Two writers from Jamaica and one writer from Trinidad and Tobago have made the shortlist for the 2014 OCM Bocas Prize for Caribbean Literature.
From a longlist of ten titles in poetry, fiction, and non-fiction, the prize judges have chosen a winning book in each genre category. Kei Miller’s Writing Down the Vision was chosen from the non-fiction list, and fellow Jamaican Lorna Goodison’s Oracabessa was selected from the poetry category. Trinidadian Robert Antoni’s As Flies to Whatless Boys was chosen from the fiction list.
They will vie for the US$10,000 overall award, sponsored by One Caribbean Media, parent company of the Trinidad Express and TV6.
Kei Miller’s Writing Down the Vision (Peepal Tree Press) is a collection of essays that present a range of experiences — personal and public — which the writer uses to articulate his vision and his understanding of the realities of life in Jamaica and the Caribbean. The judges noted, “Miller is an original thinker, a writer who knows his own mind and is wary of orthodoxies. He is uncompromising and honest in his interrogation of issues and his experiences of the worlds he inhabits, cutting through the normalcy to reveal the realities of these worlds.”
Lorna Goodison’s Oracabessa (Carcanet Press) is a book of risky journeys, mappings, and re-mappings through Spain, Portugal, Canada, and her homeland of Jamaica, as the poet navigates place, history, and imagination. According to the judges, “In Oracabessa the distinctive voice of Lorna Goodison — an elegant, captivating fusion of international English and Jamaican Creole — presents segments of autobiography as a series of travels. Goodison’s persuasive art is a many-sided celebration of spiritual search.”

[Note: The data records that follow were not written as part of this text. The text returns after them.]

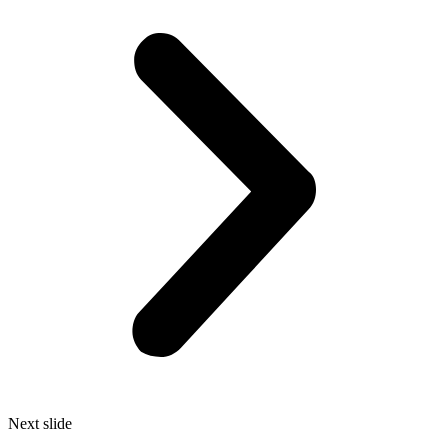
Next slide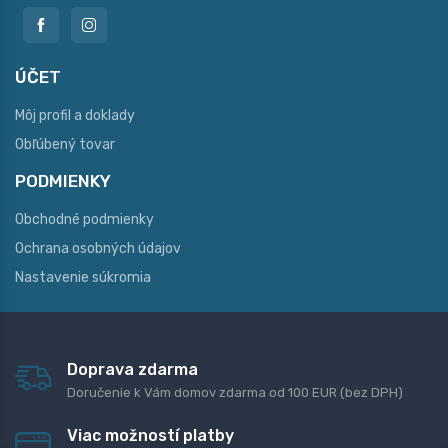
ÚČET
Môj profil a doklady
Obľúbený tovar
PODMIENKY
Obchodné podmienky
Ochrana osobných údajov
Nastavenie súkromia
Doprava zdarma
Doručenie k Vám domov zdarma od 100 EUR (bez DPH)
Viac možností platby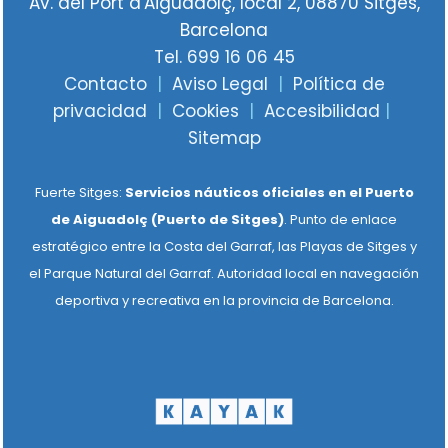
Av. del Port d'Aiguadolç, local 2, 08870 Sitges,
Barcelona
Tel. 699 16 06 45
Contacto
|
Aviso Legal
|
Política de
privacidad
|
Cookies
|
Accesibilidad
|
Sitemap
Fuerte Sitges:
Servicios náuticos oficiales en el Puerto
de Aiguadolç (Puerto de Sitges)
. Punto de enlace
estratégico entre la Costa del Garraf, las Playas de Sitges y
el Parque Natural del Garraf. Autoridad local en navegación
deportiva y recreativa en la provincia de Barcelona.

Robert Antoni’s novel As Flies to Whatless Boys (Akashic Books) is accented with West Indian cadence and captivating humour. It provides an unforgettable glimpse into nineteenth-century Trinidad. The judges added: “With mischief, ingenuity, and linguistic verve, Antoni reinvents the idea of the region’s islands as zones of perilous fantasy, where dreams come to grief but still make history.”
The winner of the overall OCM Bocas Prize will be announced on Saturday 26 April, as part of the fourth annual NGC Bocas Lit Fest. The final cross-genre judging panel, headed by the celebrated Jamaican poet Linton Kwesi Johnson, will include poet and academic Mervyn Morris, writer and academic Hazel Simmons-McDonald, literary critic and academic Ken Ramchand, and Marjorie Thorpe as representative of the Prize administrators.
The 2013 prize was won by Monique Roffey for her novel Archipelago. The 2012 prize was won by Trinidadian Earl Lovelace for his novel Is Just a Movie. Nobel Laureate Derek Walcott was winner of the inaugural 2011 prize for his poetry collection White Egrets.